L’Inde est considérée comme l’un des pays exportant le plus de main-d’œuvre, mais peu d’études ont été menées sur l’émigration du personnel enseignant. Les 178 personnes ayant répondu à l’enquête préalable au rapport « Garantir des droits en matière de migration et de mobilité du personnel enseignant » offrent un nouvel éclairage fort intéressant sur les motivations et les expériences des enseignant(e)s indien(ne)s qui, fait notable, émigrent vers plus de 22 pays à travers le monde à la recherche d’une opportunité professionnelle.

Ce phénomène migratoire intervient à un moment où le pays a le plus besoin de son personnel enseignant, suite à la promulgation de la Loi sur le droit à l’éducation, adoptée en 2009. Face au besoin croissant d’effectifs, on assiste à l’émergence d’un nombre de plus en plus important d’institutions de formation privées et à la multiplications des contrats à durée déterminée qui concernent au moins un million d’enseignants à travers le pays. Les responsables d’organisations syndicales et la communauté universitaire estiment que le personnel enseignant travaillant sous contrat temporaire est le plus enclin à quitter le pays, ainsi que les ceux travaillant dans des écoles privées offrant moins de sécurité d’emploi ou des salaires et des allocations inéquitables.

Une récente étude réalisée par Rashmi Sharma en 2013 met clairement ce phénomène en relation avec l’embauche ponctuelle destinée à pallier les pénuries de personnel enseignant.

"En Inde, l’émigration du personnel enseignant est en pleine expansion, principalement en raison de la pénurie que connaissent les pays industrialisés, qui recrutent du personnel dans les pays en développement pour résoudre leur problème... Le pays exporte ses effectifs depuis près de 20 ans ; toutefois, depuis 2000, leur nombre a considérablement augmenté... Ce phénomène entraîne une double perte pour les pays d’origine : au travers de l’émigration du personnel enseignant le pays perd non seulement son capital humain, mais également toutes les bases de son développement futur.

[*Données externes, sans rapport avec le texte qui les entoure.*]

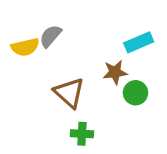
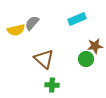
cyan rectangle: (139, 42) -> (77, 19), moved
brown star: (115, 72) -> (95, 46), moved

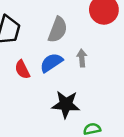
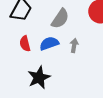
black star: (66, 104) -> (39, 78), moved, turned 30

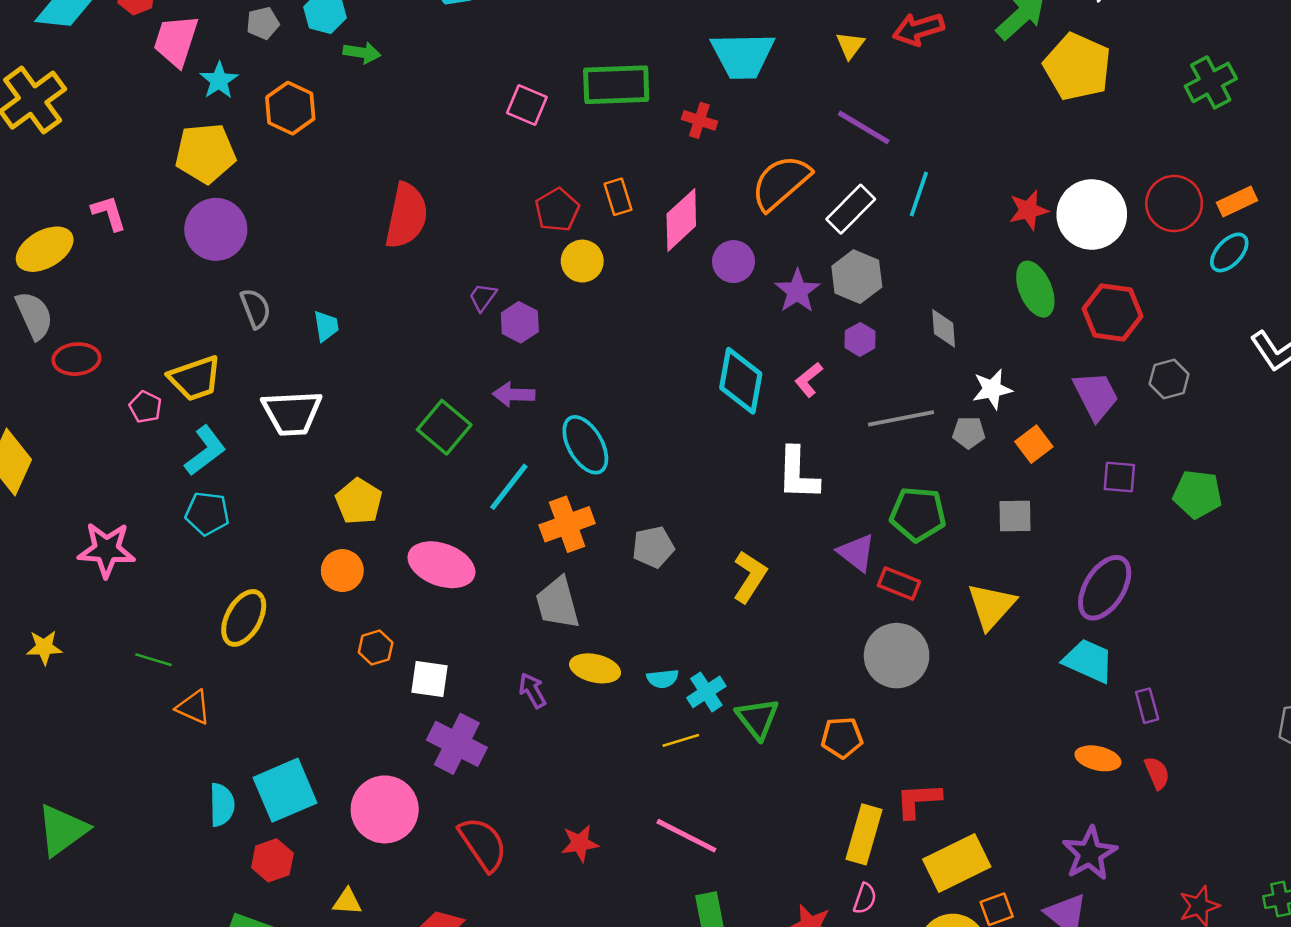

Les enseignant(e)s représentent une part importante des flux migratoires au départ de l’Inde, et la pénurie de personnel qualifié au sein du système éducatif indien confirme bien à quel point le pays en a besoin."

L’Etat indien le plus connu pour envoyer ses professionnel(le)s à l’étranger est le Kerala. Une boutade locale raconte que lorsque Neil Armstrong est arrivé sur la lune, il y a rencontré des infirmières du Kerala ! La population du Kerala se déplace beaucoup, conséquence d’une économie locale saine, du contact avec des opportunités à l’étranger et d’une tradition d’investissement dans l’éducation, en particulier celle des filles et des femmes. Plus de 5 % de la population du Kerala travaille à l’étranger,  occupant le plus souvent des poste professionnels dans le secteur médical ou l’ingénierie. Les politiques locales ont été conçues pour faciliter l’émigration, ainsi que le retour des personnes expatriées. Les enseignant(e)s peuvent quitter le pays et travailler à l’étranger pour une période de 15 ans maximum et retrouver leur poste initial à leur retour. Les autorités administratives du Kerala estiment que 70 % des expatrié(e)s reviennent pour percevoir leurs droits de pension, suffisamment confortables et structurés, en dépit de leur séjour prolongé à l’étranger.

Références bibliographiques

Sharma, R. “Teachers on the Move: International Migration of School Teachers from India.” Journal of Studies in International Education 17 (2013): 262-283.

Walton-Roberts, M., and I.S. Rajan. "Nurse emigration from Kerala: ‘Brain circulation’ or ‘trap’?" India Migration Report. (2013): 206-223.

Survey finds only 16.25 lakh NoRKs.” The Hindu, October 31, 2013.